31. July 2012 16:40
A follower on twitter, @red_square, ran my tests from my previous blog post using MongoDB as a storage engine that gave some interesting event read rates.
I incorporated this into my test:
Compared to the RDBMs, these reads speads are blistering: 7 times faster than SQL Server and over 20 times faster than PostgreSQL. There is a cost to this, and we are comparing apples and oranges here. There is plenty on the web comparing MongoDB and other NoSql storage tech to the traditional so I'm not going to regurgitate them here.
For my case, I think I'd like to still present the option of using an RDMBS for our customers. I think they are just more comfortable with it. But it does open the door to an interesing optimization strategy. There are cases, such as deploying new projection schema, upgrading an exisiting one, recovering from a crash, or replaying to point-in-time for analysis, where you want a pipeline that can rebuild the projections as quickly as possible. So perhaps using MongoDB as a secondary event store (with lower reliabilty requirements) which gives you a super fast read pipeline could be feasible. This secondary store can be a local async mirror of the primary store that will get you 99% of the required events for a projection store re-build (it may not have 100% of events due to it being an async mirror). The remaining events can the come from the slower primary event store at the end of the rebuild step. If the MongoDB mirror is ever lost, such as in disaster recovery, it can just be re-mirrored. I'd hope this would be a very rare occurance
(Big thanks to Steve Flitcroft for the MongoDB help)
Edit: The specific numbers are not representative of real world numbers. The interesting bit is the relative difference between them, ceteris paribus.
30. June 2012 11:31
(x/post and edited from the DDD/CQRS group)
Edit: Some background info... A Domain Event is expected to be around forever. This means that we need to be able to read and deserialize events that could be 5, 7 or a decade old. Think of them as little file schemas - we need to keep the knowledge of that schema and keep it intact the lifetime our the data, which may be longer than the application itself.
So, I think this will work for BEAM for and our particular requirements - I'm certainly not prescribing this as 'best practice' or anything. I've decided to have two representations of a Domain Event, which I have called "Application Domain Event" and the other "Storage Domain Event".
Application Domain Event:
- Is published on bus.
- Can be referenced and depended on by any part of the application / system.
- Can follow OO patterns, such as DRY, i.e. sharing a type / enum with a command in a common location is permitted.
- Is versioned is the standard .net application / assembly manner. Old versions are not kept around.
Storage Domain Event:
- Is the schema format for serializing to, and deserializing from, the event store.
- Is in a project that has no external dependencies, except for 'System'. (And maybe System.Runtime.Serialization if they need to be marked [DataContract] etc).
- Is not referenced or consumed by any part of the system / application except for the event store.
- Versioning is done for the entire set of domain events, rather than individual. Currently this is organised by namespace, but may do seperate assemblies later.
- Will be kept around 'forever'.
- Will, on occasion, utilize wholesale migration if it makes sense.
I use Jonathan Oliver's event store library and am utilizing pipeline hooks to convert between Storage and Application events when read (up conversion), when committed (commit conversion) and published (an IDispatchCommits wrapper). These converters are in a separate library and are all, at this point, AutoMapper based with minimal configuration. There is now an additional developer cost in creating / managing the storage representation as well as the application one, but it doesn't seem to be completely wild (yet). A test using AutoMapper's AssertConfigurationIsValid catches most event shape mismatch issues very quickly. There is also a perf hit in the mapping but my gut tells me it's small compared to serialization and event store I/O.

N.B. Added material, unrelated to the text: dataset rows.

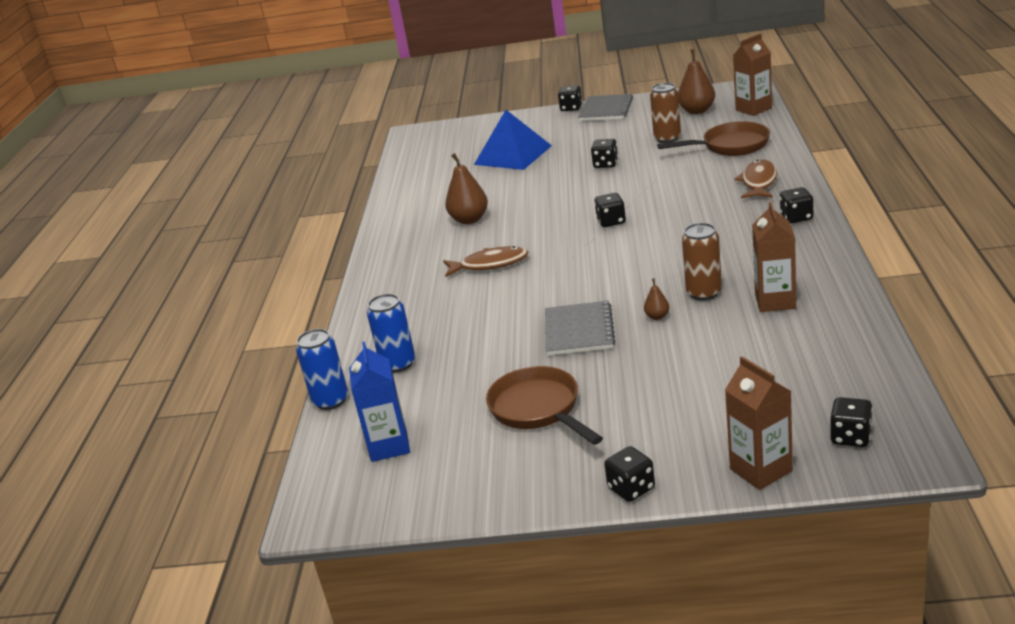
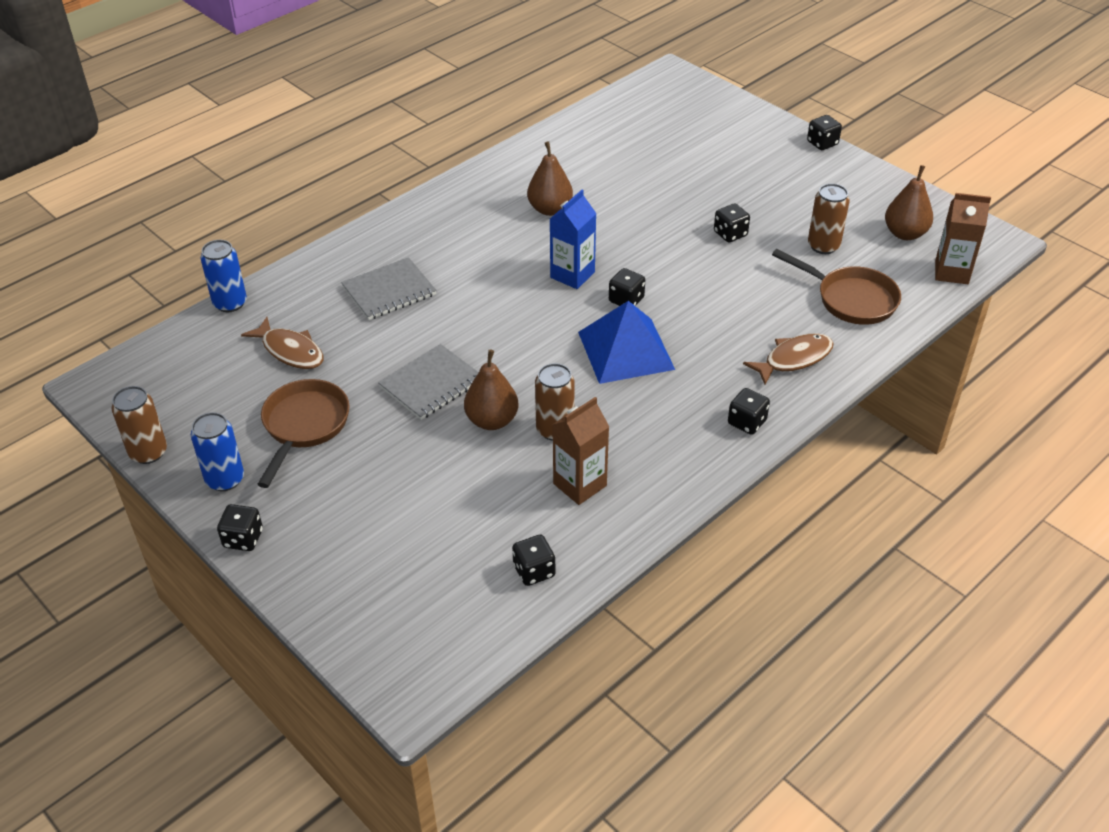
camera: 40 degrees right, 15 degrees up
blue carton [349,341,410,462] -> blue carton moved to [550,190,597,289]
blue can [367,294,415,373] -> blue can moved to [191,412,244,491]
brown fish [443,246,528,277] -> brown fish moved to [241,317,324,369]
blue pyramid [474,110,552,170] -> blue pyramid moved to [578,301,675,384]
grey notebook [578,94,633,121] -> grey notebook moved to [341,257,437,320]
brown pear [644,278,670,320] -> brown pear [464,350,518,430], size x2.04
brown carton [725,356,793,490] -> none
black dice [830,397,873,447] -> black dice moved to [512,535,555,586]
none -> brown can [111,386,167,464]

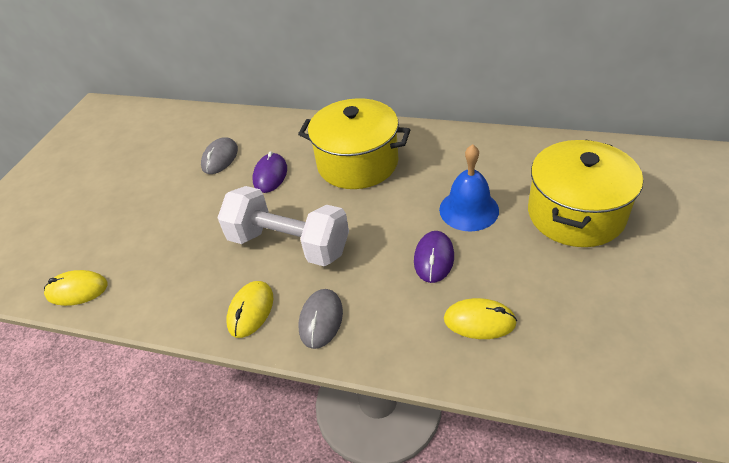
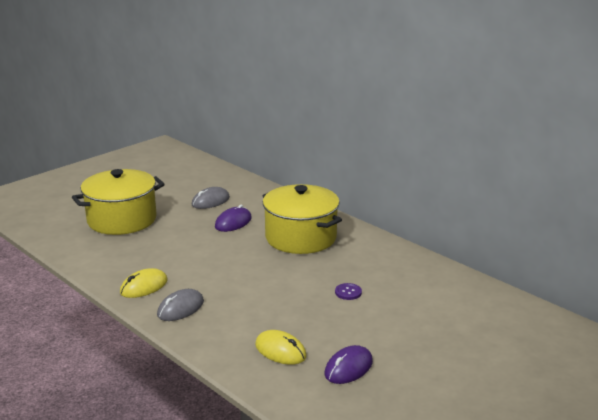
camera: 25 degrees right, 20 degrees down
yellow mouse [44,270,108,306] -> none
white dumbbell [217,186,349,267] -> none
purple mouse [414,231,454,283] -> purple mouse moved to [324,345,373,384]
blue bell [439,144,499,231] -> purple button [335,283,362,300]
yellow pot [528,140,643,247] -> yellow pot moved to [72,169,165,235]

For 'locking' a version of the storage events I have a glorified copy -> fine/replace script+tool (me-ware) that duplicates a storage version, changes the namespace (i.e. ".V1." -> ".V2."), generates a type signature, creates a test to make sure that types don't change and updates converters. I'm not convinced that this is ultimately necessary or worth it. I have some time to chew on that and am in no particular rush to settle on an approach.

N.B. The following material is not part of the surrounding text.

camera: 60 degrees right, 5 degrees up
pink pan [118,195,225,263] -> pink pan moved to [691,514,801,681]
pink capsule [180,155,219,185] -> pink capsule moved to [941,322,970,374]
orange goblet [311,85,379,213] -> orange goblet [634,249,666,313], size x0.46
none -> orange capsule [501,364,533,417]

So, will this stand the test of time? Time will tell I suppose :)
8. December 2011 17:40
One of the biggest brain speed bumps for people who come from a centralized data-model first \ RDMBS world is the issue of duplicates. "What if we have duplicate names?" "What if we have duplicate accounts?" etc. This can be of special concern in distributed systems, where your aggregate roots may be created in different places.

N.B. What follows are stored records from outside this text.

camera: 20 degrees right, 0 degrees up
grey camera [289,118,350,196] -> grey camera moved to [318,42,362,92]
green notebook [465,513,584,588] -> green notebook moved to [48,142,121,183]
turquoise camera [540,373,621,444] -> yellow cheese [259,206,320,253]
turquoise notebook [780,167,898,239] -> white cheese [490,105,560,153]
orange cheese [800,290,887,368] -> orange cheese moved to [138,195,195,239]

Before I engage in any sort of implementation, I have several business questions that must be answered first:
- What is the business impact of something like this happening?
- Under what exact circumstances / business operations could this issue occur?
- What are the chances of this happening? Or, how big is the window of opportunity for this to occur?
- Is it possible to mitigate the chances of it happening through design of the business operations?
- Can it be automatically detected?
- How quickly can it be detected after the issue occurs?
- Can it be compensated (fixed) after occurring?
- Can the compensation be automated and transparent?
99% of the time, it turns out that set based concerns, aren't.